Loose Ends: Another quiet season

Dolly Viscardi
As hunting season ends and the quiet season begins, picturing the White River Valley years ago seems to make one feel a lot better when that the old cabin fever feeling starts up again. Many of us love the long, cold, winters but quite a few residents never have gotten used to the feeling of being cut off from other places.
“If you think Meeker is dead now, you should have been here when we didn’t have the good roads we have now,” one elderly resident says. She had unlimited stories about “keeping to home” for months at a time after the snow started. Their one big trip to town each fall to stock up on supplies for the winter had to last them until spring. She went on to tell me that in her family her father and one or two of the children might go into town by horseback, but the rest of them had to make do with entertaining each other.

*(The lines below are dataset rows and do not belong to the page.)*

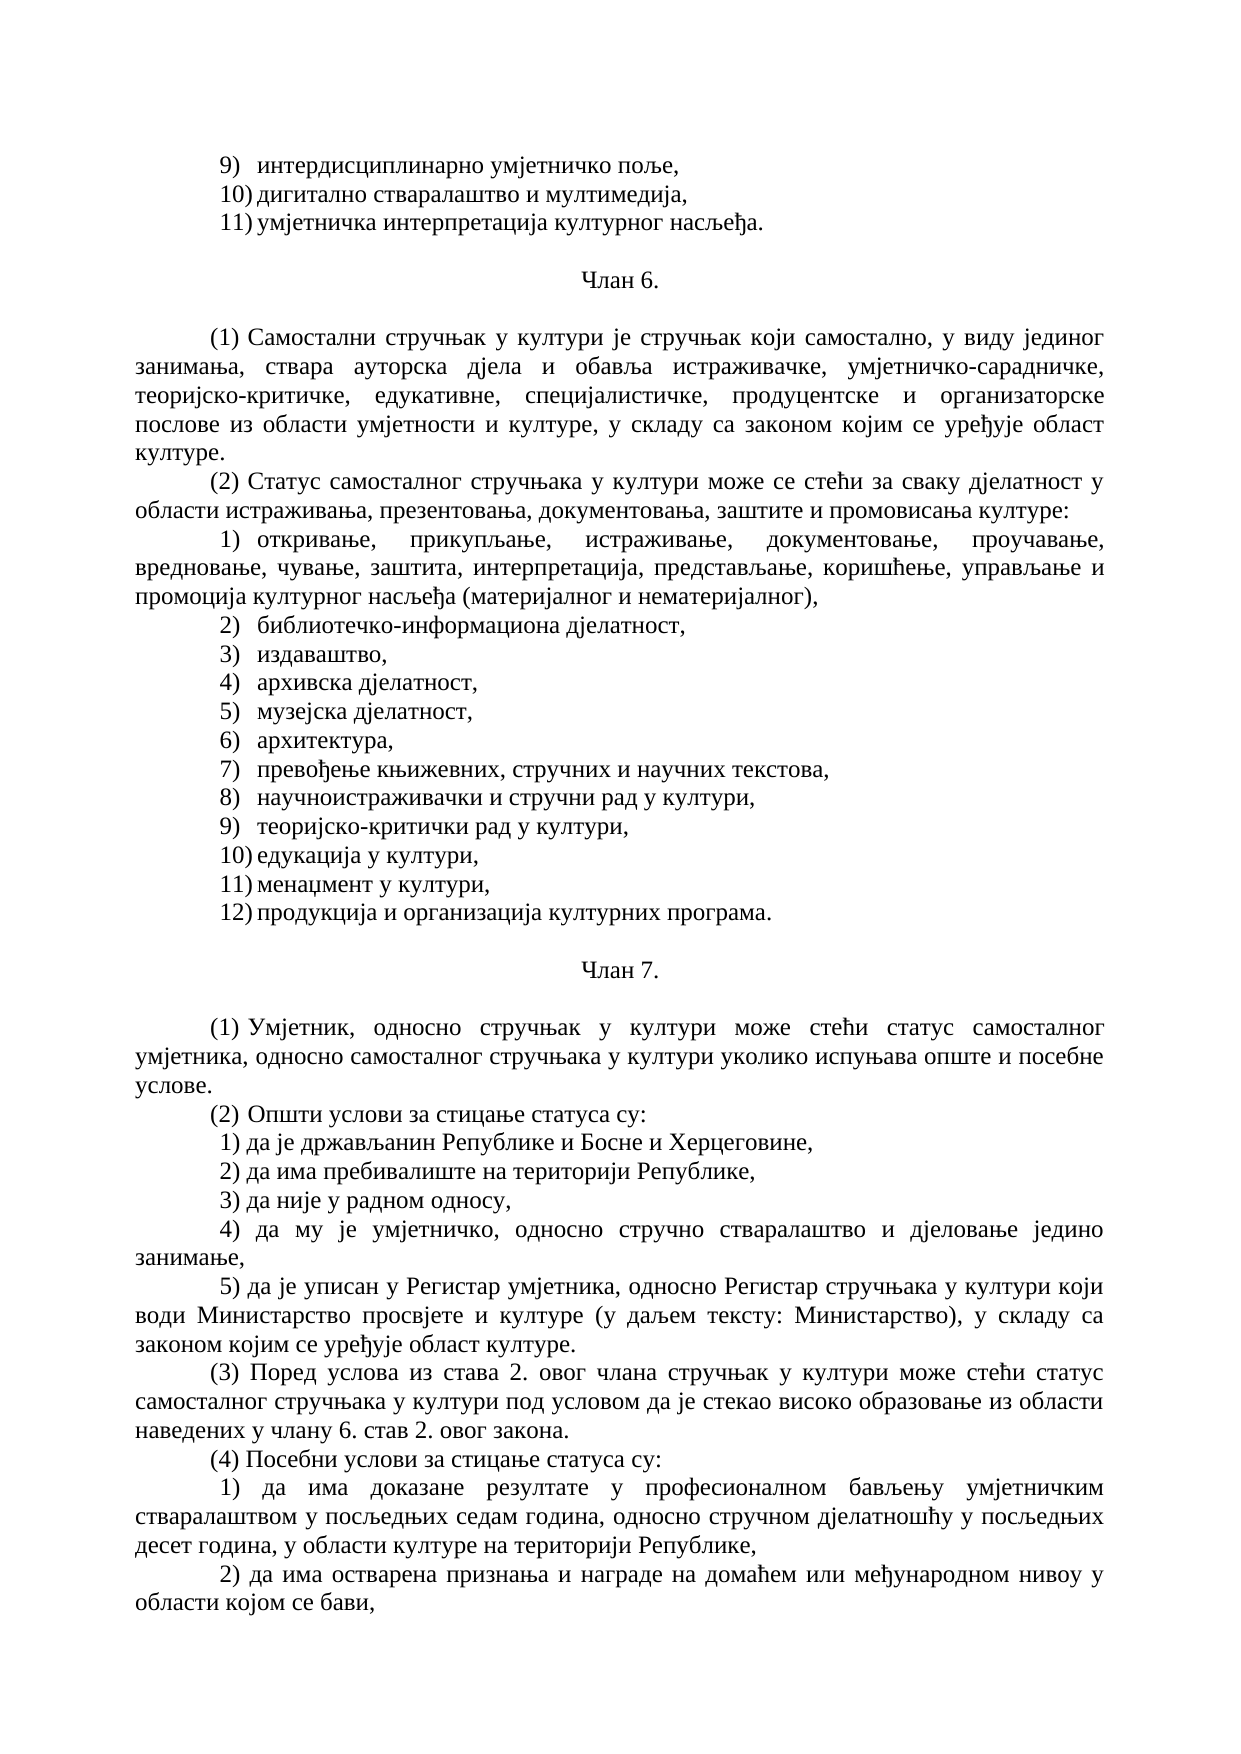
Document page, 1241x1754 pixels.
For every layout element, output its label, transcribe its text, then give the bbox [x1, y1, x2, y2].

list архивска дјелатност, [135, 667, 1105, 696]
text 11) умјетничка интерпретација културног насљеђа. [135, 207, 1105, 236]
text (3) Поред услова из става 2. овог члана стручњак у култури може стећи статус самосталног стручњака у култури под условом да је стекао високо образовање из области наведених у члану 6. став 2. овог закона. [135, 1357, 1105, 1444]
text Члан 6. [135, 265, 1105, 294]
text 4) да му је умјетничко, односно стручно стваралаштво и дјеловање једино занимање, [135, 1214, 1105, 1271]
list Умјетник, односно стручњак у култури може стећи статус самосталног умјетника, односно самосталног стручњака у култури уколико испуњава опште и посебне услове. [135, 1012, 1105, 1099]
list музејска дјелатност, [135, 696, 1105, 725]
list едукација у култури, [135, 840, 1105, 869]
text 9) интердисциплинарно умјетничко поље, [135, 150, 1105, 179]
list продукција и организација културних програма. [135, 897, 1105, 926]
text Члан 7. [135, 955, 1105, 984]
text 1) да је држављанин Републике и Босне и Херцеговине, [135, 1127, 1105, 1156]
list архитектура, [135, 725, 1105, 754]
text 2) да има остварена признања и награде на домаћем или међународном нивоу у области којом се бави, [135, 1559, 1105, 1616]
list теоријско-критички рад у култури, [135, 811, 1105, 840]
list Самостални стручњак у култури је стручњак који самостално, у виду јединог занимања, ствара ауторска дјела и обавља истраживачке, умјетничко-сарадничке, теоријско-критичке, едукативне, специјалистичке, продуцентске и организаторске послове из области умјетности и културе, у складу са законом којим се уређује област културе. [135, 322, 1105, 466]
text 1) да има доказане резултате у професионалном бављењу умјетничким стваралаштвом у посљедњих седам година, односно стручном дјелатношћу у посљедњих десет година, у области културе на територији Републике, [135, 1472, 1105, 1559]
text 2) да има пребивалиште на територији Републике, [135, 1156, 1105, 1185]
text (4) Посебни услови за стицање статуса су: [135, 1444, 1105, 1472]
text 10) дигитално стваралаштво и мултимедија, [135, 179, 1105, 207]
list библиотечко-информациона дјелатност, [135, 610, 1105, 639]
list издаваштво, [135, 639, 1105, 667]
list Статус самосталног стручњака у култури може се стећи за сваку дјелатност у области истраживања, презентовања, документовања, заштите и промовисања културе: [135, 466, 1105, 524]
text 3) да није у радном односу, [135, 1185, 1105, 1214]
list Општи услови за стицање статуса су: [135, 1099, 1105, 1127]
list менаџмент у култури, [135, 869, 1105, 897]
list откривање, прикупљање, истраживање, документовање, проучавање, вредновање, чување, заштита, интерпретација, представљање, коришћење, управљање и промоција културног насљеђа (материјалног и нематеријалног), [135, 524, 1105, 610]
text 5) да је уписан у Регистар умјетника, односно Регистар стручњака у култури који води Министарство просвјете и културе (у даљем тексту: Министарство), у складу са законом којим се уређује област културе. [135, 1271, 1105, 1357]
list научноистраживачки и стручни рад у култури, [135, 782, 1105, 811]
list превођење књижевних, стручних и научних текстова, [135, 754, 1105, 782]
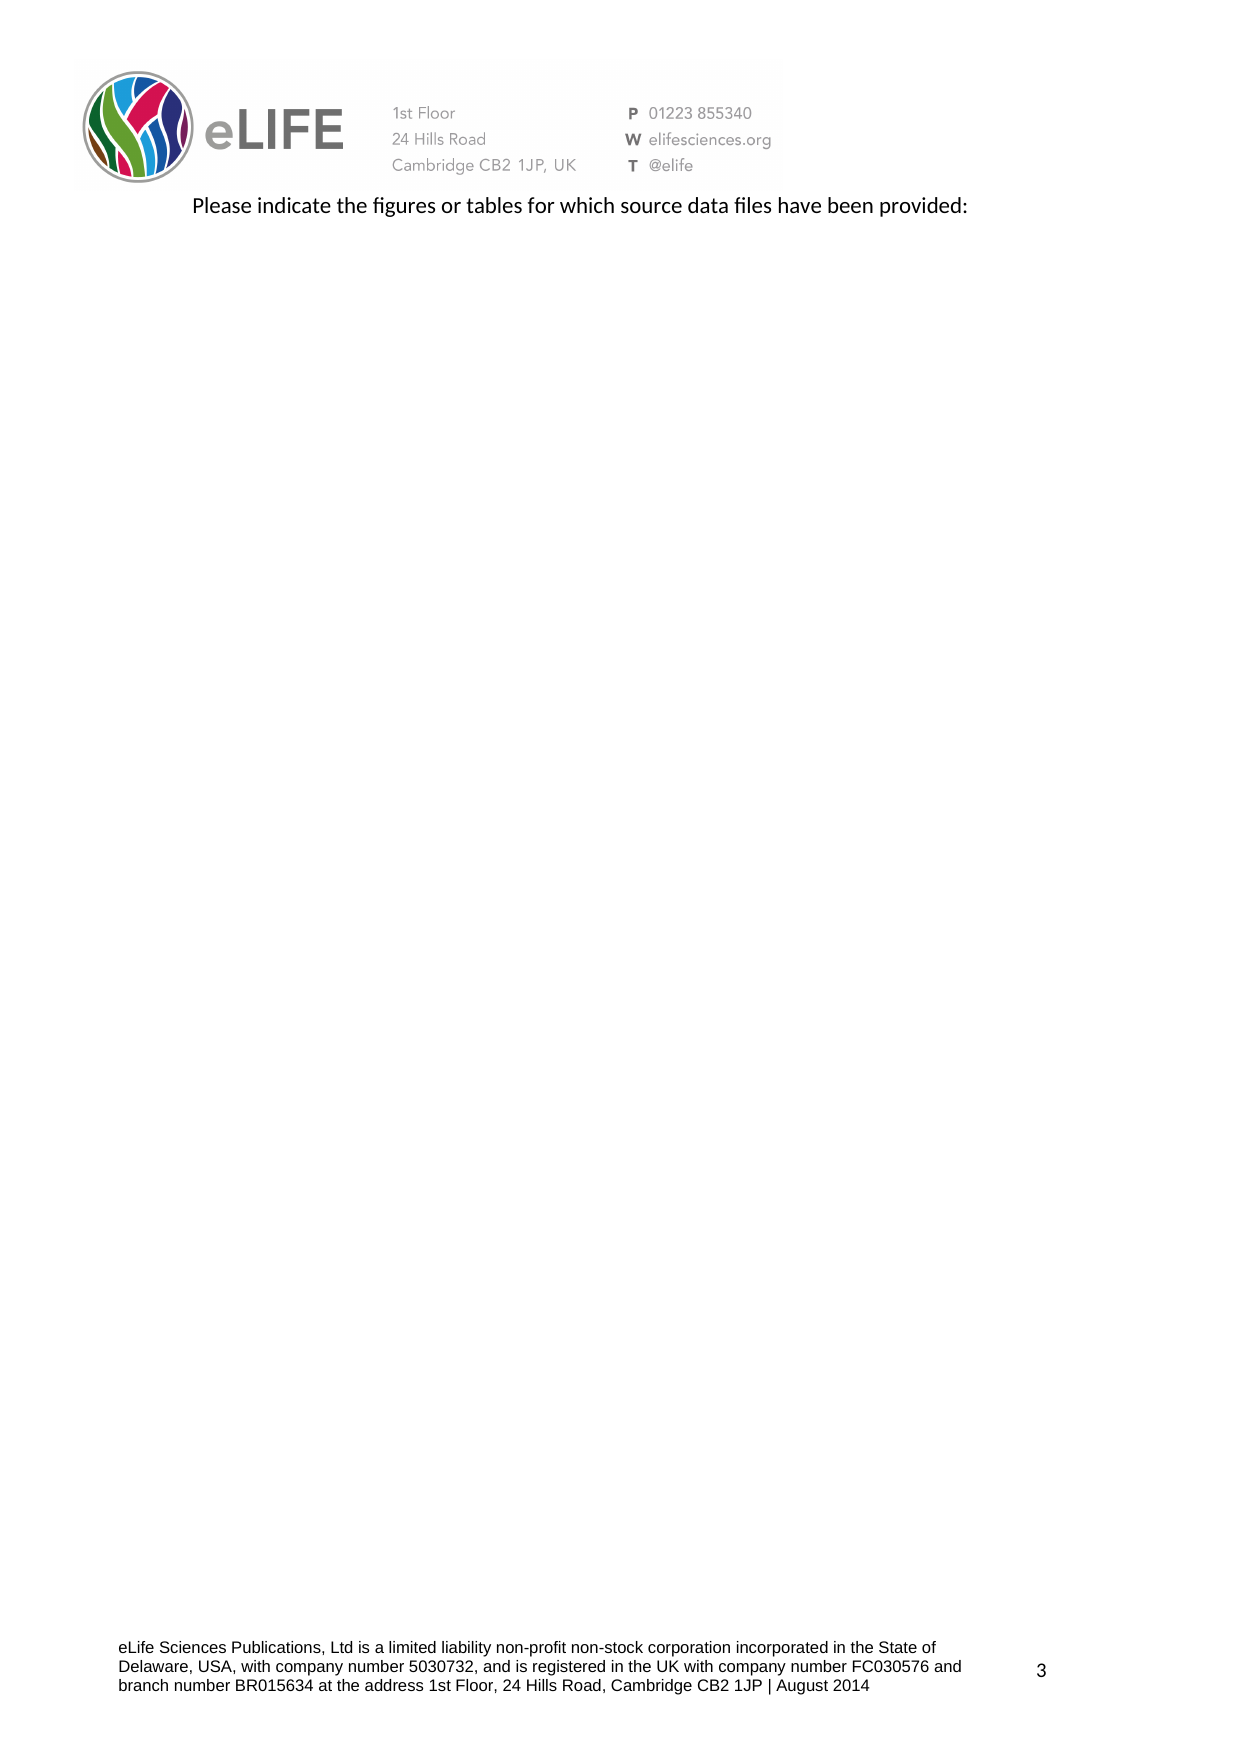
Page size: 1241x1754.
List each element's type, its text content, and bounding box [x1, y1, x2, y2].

text Please indicate the figures or tables for which source data files have been provided: [192, 191, 1053, 219]
picture [73, 59, 784, 191]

It brought to mind an old conversation with a friend and old-timer whose work with the U.S. Postal service led him to riding the 130-mile trip from Maybell to Ladore six days a week. He said that he didn’t move into the town of Meeker until he was in his 20s, as he was “batching it” in those days and didn’t get to the big city very often. He passed through quite a few old-time settlements such as Juniper, Lay, Sunbeam, and Greystone. He described the strict social boundaries that existed between the cattle and sheep ranchers and the “nesters” in Meeker and traced the hostility back to the days when the influx of homesteaders destroyed the open range, and fences eventually whittled away the grazing lands available for cattle. The uneasy relationship between sheep and cattlemen added some tension as well. He mentioned, though, that after he settled down and moved to Meeker, he found that some of the original boundaries had shifted, making for a closer community. The “social season” began when all the work was done on the ranches and the dances and get-togethers held throughout the area in the schoolhouses were always in winter.
Newcomers to Meeker comment on the peaceful atmosphere, as even the busiest times don’t feel as stressful. Maybe the white stuff piling up for the next few months helps. Like any community, there are always issues on the boil and underlying tensions, but generally things stay quiet … sh, sh!